Task goal
Write out every entry exactly; the pictures do not belong in the copy.

Available data Start Marker

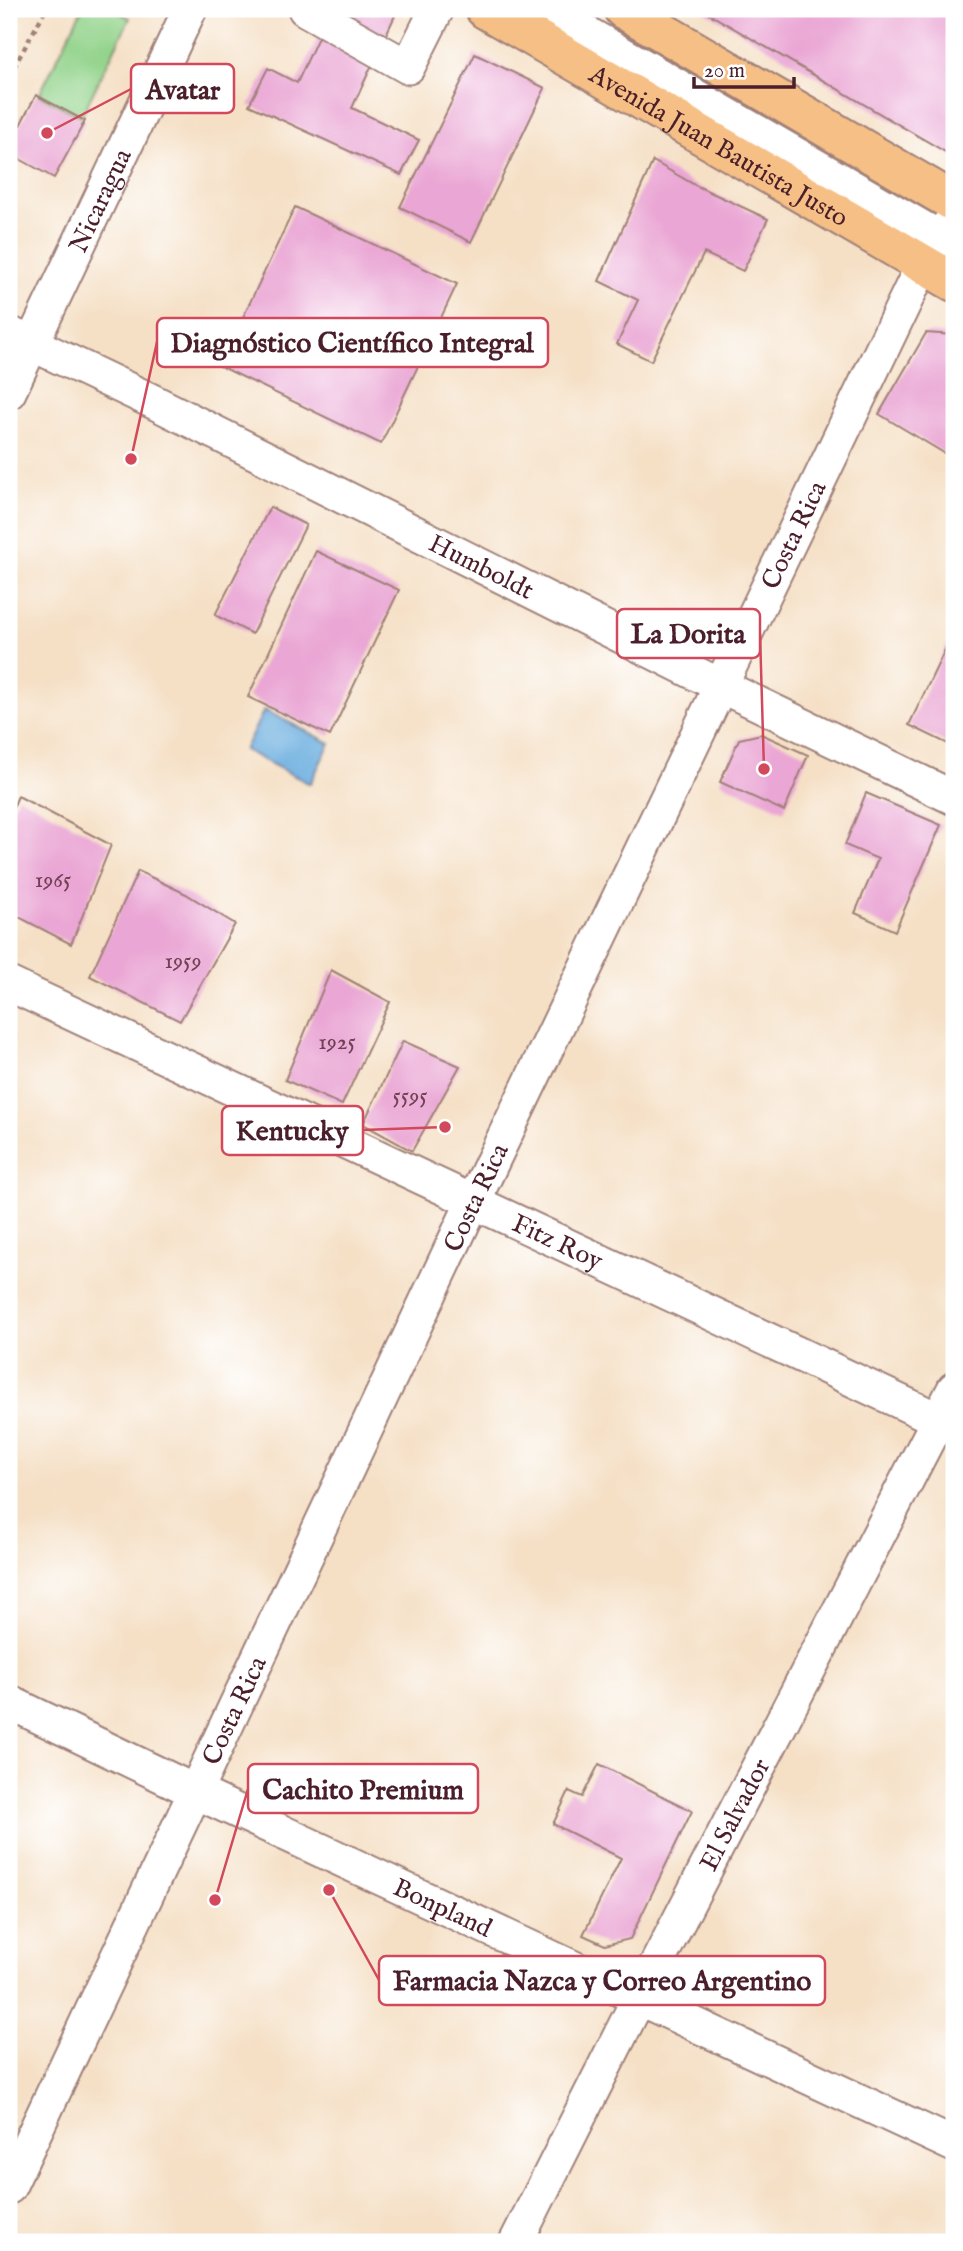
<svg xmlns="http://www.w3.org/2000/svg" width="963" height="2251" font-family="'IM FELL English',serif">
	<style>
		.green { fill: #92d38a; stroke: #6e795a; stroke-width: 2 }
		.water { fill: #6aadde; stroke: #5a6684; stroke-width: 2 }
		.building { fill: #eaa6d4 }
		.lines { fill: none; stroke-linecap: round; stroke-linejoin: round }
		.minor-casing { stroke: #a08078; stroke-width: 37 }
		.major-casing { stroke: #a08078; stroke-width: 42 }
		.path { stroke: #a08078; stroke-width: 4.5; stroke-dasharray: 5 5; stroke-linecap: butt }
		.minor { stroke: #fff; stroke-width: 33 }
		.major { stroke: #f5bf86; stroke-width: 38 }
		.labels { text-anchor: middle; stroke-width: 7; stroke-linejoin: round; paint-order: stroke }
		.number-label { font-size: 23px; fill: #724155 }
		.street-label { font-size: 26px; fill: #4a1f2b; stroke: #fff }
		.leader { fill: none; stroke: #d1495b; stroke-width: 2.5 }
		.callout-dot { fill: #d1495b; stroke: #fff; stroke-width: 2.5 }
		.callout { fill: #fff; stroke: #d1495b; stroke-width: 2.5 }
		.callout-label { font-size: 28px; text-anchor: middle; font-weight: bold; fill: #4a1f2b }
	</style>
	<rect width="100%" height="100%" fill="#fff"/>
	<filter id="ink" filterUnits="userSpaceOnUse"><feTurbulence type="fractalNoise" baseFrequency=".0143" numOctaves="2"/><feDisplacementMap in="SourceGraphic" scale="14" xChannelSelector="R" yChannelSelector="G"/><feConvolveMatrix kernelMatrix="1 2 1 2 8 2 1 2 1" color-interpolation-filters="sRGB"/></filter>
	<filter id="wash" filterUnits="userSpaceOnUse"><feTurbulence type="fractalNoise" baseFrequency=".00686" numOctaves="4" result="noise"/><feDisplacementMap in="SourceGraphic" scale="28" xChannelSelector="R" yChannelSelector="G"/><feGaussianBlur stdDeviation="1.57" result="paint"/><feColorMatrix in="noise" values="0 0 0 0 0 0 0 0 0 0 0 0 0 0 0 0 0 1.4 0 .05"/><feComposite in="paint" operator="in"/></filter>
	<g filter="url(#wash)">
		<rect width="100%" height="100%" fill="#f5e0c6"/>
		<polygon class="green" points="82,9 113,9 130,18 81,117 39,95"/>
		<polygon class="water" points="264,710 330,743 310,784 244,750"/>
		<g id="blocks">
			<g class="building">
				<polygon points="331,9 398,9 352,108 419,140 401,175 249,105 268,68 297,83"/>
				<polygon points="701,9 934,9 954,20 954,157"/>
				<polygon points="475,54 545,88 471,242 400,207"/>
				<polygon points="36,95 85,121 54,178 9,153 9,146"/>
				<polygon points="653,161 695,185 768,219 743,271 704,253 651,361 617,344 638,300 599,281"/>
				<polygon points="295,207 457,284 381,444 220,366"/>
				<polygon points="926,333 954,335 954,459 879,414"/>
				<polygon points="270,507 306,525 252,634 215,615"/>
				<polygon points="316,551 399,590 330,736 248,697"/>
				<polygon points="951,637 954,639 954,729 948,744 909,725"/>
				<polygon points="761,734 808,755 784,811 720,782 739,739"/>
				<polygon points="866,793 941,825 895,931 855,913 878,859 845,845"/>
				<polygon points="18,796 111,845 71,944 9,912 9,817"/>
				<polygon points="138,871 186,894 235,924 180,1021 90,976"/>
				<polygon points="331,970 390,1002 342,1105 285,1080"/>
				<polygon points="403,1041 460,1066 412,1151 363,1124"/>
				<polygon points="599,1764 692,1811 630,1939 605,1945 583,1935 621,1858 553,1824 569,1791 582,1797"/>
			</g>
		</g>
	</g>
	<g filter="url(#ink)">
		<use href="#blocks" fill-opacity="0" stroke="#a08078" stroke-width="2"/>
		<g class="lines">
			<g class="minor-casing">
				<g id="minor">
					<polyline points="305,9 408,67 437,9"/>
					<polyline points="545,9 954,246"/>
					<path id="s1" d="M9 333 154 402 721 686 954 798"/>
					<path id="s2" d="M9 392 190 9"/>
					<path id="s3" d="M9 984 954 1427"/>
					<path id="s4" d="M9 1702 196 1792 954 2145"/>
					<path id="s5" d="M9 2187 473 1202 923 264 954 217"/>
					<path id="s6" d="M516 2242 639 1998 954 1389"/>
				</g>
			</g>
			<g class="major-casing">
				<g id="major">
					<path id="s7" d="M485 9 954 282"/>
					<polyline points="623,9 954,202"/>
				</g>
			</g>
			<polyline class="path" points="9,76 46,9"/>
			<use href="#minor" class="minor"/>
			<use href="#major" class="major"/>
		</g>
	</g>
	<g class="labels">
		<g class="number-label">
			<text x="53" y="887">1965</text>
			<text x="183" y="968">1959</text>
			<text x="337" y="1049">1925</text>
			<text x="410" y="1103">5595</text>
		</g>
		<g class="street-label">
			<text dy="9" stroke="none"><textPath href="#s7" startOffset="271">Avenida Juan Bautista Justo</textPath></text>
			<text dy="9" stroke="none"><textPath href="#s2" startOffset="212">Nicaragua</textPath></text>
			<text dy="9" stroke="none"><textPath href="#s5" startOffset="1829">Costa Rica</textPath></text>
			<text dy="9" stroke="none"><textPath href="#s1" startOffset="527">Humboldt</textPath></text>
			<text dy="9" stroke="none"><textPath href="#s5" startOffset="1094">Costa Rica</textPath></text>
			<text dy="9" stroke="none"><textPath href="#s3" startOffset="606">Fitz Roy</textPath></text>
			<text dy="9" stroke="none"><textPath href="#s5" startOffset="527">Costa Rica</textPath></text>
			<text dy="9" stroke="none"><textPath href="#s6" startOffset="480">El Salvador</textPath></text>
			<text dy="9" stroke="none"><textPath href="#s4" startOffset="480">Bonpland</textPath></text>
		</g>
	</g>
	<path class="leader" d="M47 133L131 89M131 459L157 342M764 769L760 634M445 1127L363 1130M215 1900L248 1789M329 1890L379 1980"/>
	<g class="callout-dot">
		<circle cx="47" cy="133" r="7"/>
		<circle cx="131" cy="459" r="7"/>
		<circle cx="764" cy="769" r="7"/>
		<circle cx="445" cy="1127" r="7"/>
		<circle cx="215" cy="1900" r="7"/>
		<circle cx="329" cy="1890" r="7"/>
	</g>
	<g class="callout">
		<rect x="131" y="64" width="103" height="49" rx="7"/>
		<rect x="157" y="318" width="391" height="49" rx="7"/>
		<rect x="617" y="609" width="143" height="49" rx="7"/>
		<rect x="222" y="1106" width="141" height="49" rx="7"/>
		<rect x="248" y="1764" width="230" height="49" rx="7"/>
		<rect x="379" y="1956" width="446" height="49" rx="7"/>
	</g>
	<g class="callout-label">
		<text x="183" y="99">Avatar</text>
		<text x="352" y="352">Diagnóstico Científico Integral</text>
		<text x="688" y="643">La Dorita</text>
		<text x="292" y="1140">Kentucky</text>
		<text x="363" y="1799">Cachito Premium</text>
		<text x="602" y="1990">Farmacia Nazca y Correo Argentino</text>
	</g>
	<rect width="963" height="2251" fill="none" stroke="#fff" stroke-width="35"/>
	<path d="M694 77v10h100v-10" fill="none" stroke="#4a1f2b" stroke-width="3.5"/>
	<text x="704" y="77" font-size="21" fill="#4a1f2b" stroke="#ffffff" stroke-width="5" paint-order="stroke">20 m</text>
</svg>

Available data End Marker

The answer
<svg xmlns="http://www.w3.org/2000/svg" width="963" height="2251" font-family="'IM FELL English',serif">
	<style>
		.green { fill: #92d38a; stroke: #6e795a; stroke-width: 2 }
		.water { fill: #6aadde; stroke: #5a6684; stroke-width: 2 }
		.building { fill: #eaa6d4 }
		.lines { fill: none; stroke-linecap: round; stroke-linejoin: round }
		.minor-casing { stroke: #a08078; stroke-width: 37 }
		.major-casing { stroke: #a08078; stroke-width: 42 }
		.path { stroke: #a08078; stroke-width: 4.5; stroke-dasharray: 5 5; stroke-linecap: butt }
		.minor { stroke: #fff; stroke-width: 33 }
		.major { stroke: #f5bf86; stroke-width: 38 }
		.labels { text-anchor: middle; stroke-width: 7; stroke-linejoin: round; paint-order: stroke }
		.number-label { font-size: 23px; fill: #724155 }
		.street-label { font-size: 26px; fill: #4a1f2b; stroke: #fff }
		.leader { fill: none; stroke: #d1495b; stroke-width: 2.5 }
		.callout-dot { fill: #d1495b; stroke: #fff; stroke-width: 2.5 }
		.callout { fill: #fff; stroke: #d1495b; stroke-width: 2.5 }
		.callout-label { font-size: 28px; text-anchor: middle; font-weight: bold; fill: #4a1f2b }
	</style>
	<rect width="100%" height="100%" fill="#fff"/>
	<filter id="ink" filterUnits="userSpaceOnUse"><feTurbulence type="fractalNoise" baseFrequency=".0143" numOctaves="2"/><feDisplacementMap in="SourceGraphic" scale="14" xChannelSelector="R" yChannelSelector="G"/><feConvolveMatrix kernelMatrix="1 2 1 2 8 2 1 2 1" color-interpolation-filters="sRGB"/></filter>
	<filter id="wash" filterUnits="userSpaceOnUse"><feTurbulence type="fractalNoise" baseFrequency=".00686" numOctaves="4" result="noise"/><feDisplacementMap in="SourceGraphic" scale="28" xChannelSelector="R" yChannelSelector="G"/><feGaussianBlur stdDeviation="1.57" result="paint"/><feColorMatrix in="noise" values="0 0 0 0 0 0 0 0 0 0 0 0 0 0 0 0 0 1.4 0 .05"/><feComposite in="paint" operator="in"/></filter>
	<g filter="url(#wash)">
		<rect width="100%" height="100%" fill="#f5e0c6"/>
		<polygon class="green" points="82,9 113,9 130,18 81,117 39,95"/>
		<polygon class="water" points="264,710 330,743 310,784 244,750"/>
		<g id="blocks">
			<g class="building">
				<polygon points="331,9 398,9 352,108 419,140 401,175 249,105 268,68 297,83"/>
				<polygon points="701,9 934,9 954,20 954,157"/>
				<polygon points="475,54 545,88 471,242 400,207"/>
				<polygon points="36,95 85,121 54,178 9,153 9,146"/>
				<polygon points="653,161 695,185 768,219 743,271 704,253 651,361 617,344 638,300 599,281"/>
				<polygon points="295,207 457,284 381,444 220,366"/>
				<polygon points="926,333 954,335 954,459 879,414"/>
				<polygon points="270,507 306,525 252,634 215,615"/>
				<polygon points="316,551 399,590 330,736 248,697"/>
				<polygon points="951,637 954,639 954,729 948,744 909,725"/>
				<polygon points="761,734 808,755 784,811 720,782 739,739"/>
				<polygon points="866,793 941,825 895,931 855,913 878,859 845,845"/>
				<polygon points="18,796 111,845 71,944 9,912 9,817"/>
				<polygon points="138,871 186,894 235,924 180,1021 90,976"/>
				<polygon points="331,970 390,1002 342,1105 285,1080"/>
				<polygon points="403,1041 460,1066 412,1151 363,1124"/>
				<polygon points="599,1764 692,1811 630,1939 605,1945 583,1935 621,1858 553,1824 569,1791 582,1797"/>
			</g>
		</g>
	</g>
	<g filter="url(#ink)">
		<use href="#blocks" fill-opacity="0" stroke="#a08078" stroke-width="2"/>
		<g class="lines">
			<g class="minor-casing">
				<g id="minor">
					<polyline points="305,9 408,67 437,9"/>
					<polyline points="545,9 954,246"/>
					<path id="s1" d="M9 333 154 402 721 686 954 798"/>
					<path id="s2" d="M9 392 190 9"/>
					<path id="s3" d="M9 984 954 1427"/>
					<path id="s4" d="M9 1702 196 1792 954 2145"/>
					<path id="s5" d="M9 2187 473 1202 923 264 954 217"/>
					<path id="s6" d="M516 2242 639 1998 954 1389"/>
				</g>
			</g>
			<g class="major-casing">
				<g id="major">
					<path id="s7" d="M485 9 954 282"/>
					<polyline points="623,9 954,202"/>
				</g>
			</g>
			<polyline class="path" points="9,76 46,9"/>
			<use href="#minor" class="minor"/>
			<use href="#major" class="major"/>
		</g>
	</g>
	<g class="labels">
		<g class="number-label">
			<text x="53" y="887">1965</text>
			<text x="183" y="968">1959</text>
			<text x="337" y="1049">1925</text>
			<text x="410" y="1103">5595</text>
		</g>
		<g class="street-label">
			<text dy="9" stroke="none"><textPath href="#s7" startOffset="271">Avenida Juan Bautista Justo</textPath></text>
			<text dy="9" stroke="none"><textPath href="#s2" startOffset="212">Nicaragua</textPath></text>
			<text dy="9" stroke="none"><textPath href="#s5" startOffset="1829">Costa Rica</textPath></text>
			<text dy="9" stroke="none"><textPath href="#s1" startOffset="527">Humboldt</textPath></text>
			<text dy="9" stroke="none"><textPath href="#s5" startOffset="1094">Costa Rica</textPath></text>
			<text dy="9" stroke="none"><textPath href="#s3" startOffset="606">Fitz Roy</textPath></text>
			<text dy="9" stroke="none"><textPath href="#s5" startOffset="527">Costa Rica</textPath></text>
			<text dy="9" stroke="none"><textPath href="#s6" startOffset="480">El Salvador</textPath></text>
			<text dy="9" stroke="none"><textPath href="#s4" startOffset="480">Bonpland</textPath></text>
		</g>
	</g>
	<path class="leader" d="M47 133L131 89M131 459L157 342M764 769L760 634M445 1127L363 1130M215 1900L248 1789M329 1890L379 1980"/>
	<g class="callout-dot">
		<circle cx="47" cy="133" r="7"/>
		<circle cx="131" cy="459" r="7"/>
		<circle cx="764" cy="769" r="7"/>
		<circle cx="445" cy="1127" r="7"/>
		<circle cx="215" cy="1900" r="7"/>
		<circle cx="329" cy="1890" r="7"/>
	</g>
	<g class="callout">
		<rect x="131" y="64" width="103" height="49" rx="7"/>
		<rect x="157" y="318" width="391" height="49" rx="7"/>
		<rect x="617" y="609" width="143" height="49" rx="7"/>
		<rect x="222" y="1106" width="141" height="49" rx="7"/>
		<rect x="248" y="1764" width="230" height="49" rx="7"/>
		<rect x="379" y="1956" width="446" height="49" rx="7"/>
	</g>
	<g class="callout-label">
		<text x="183" y="99">Avatar</text>
		<text x="352" y="352">Diagnóstico Científico Integral</text>
		<text x="688" y="643">La Dorita</text>
		<text x="292" y="1140">Kentucky</text>
		<text x="363" y="1799">Cachito Premium</text>
		<text x="602" y="1990">Farmacia Nazca y Correo Argentino</text>
	</g>
	<rect width="963" height="2251" fill="none" stroke="#fff" stroke-width="35"/>
	<path d="M694 77v10h100v-10" fill="none" stroke="#4a1f2b" stroke-width="3.5"/>
	<text x="704" y="77" font-size="21" fill="#4a1f2b" stroke="#ffffff" stroke-width="5" paint-order="stroke">20 m</text>
</svg>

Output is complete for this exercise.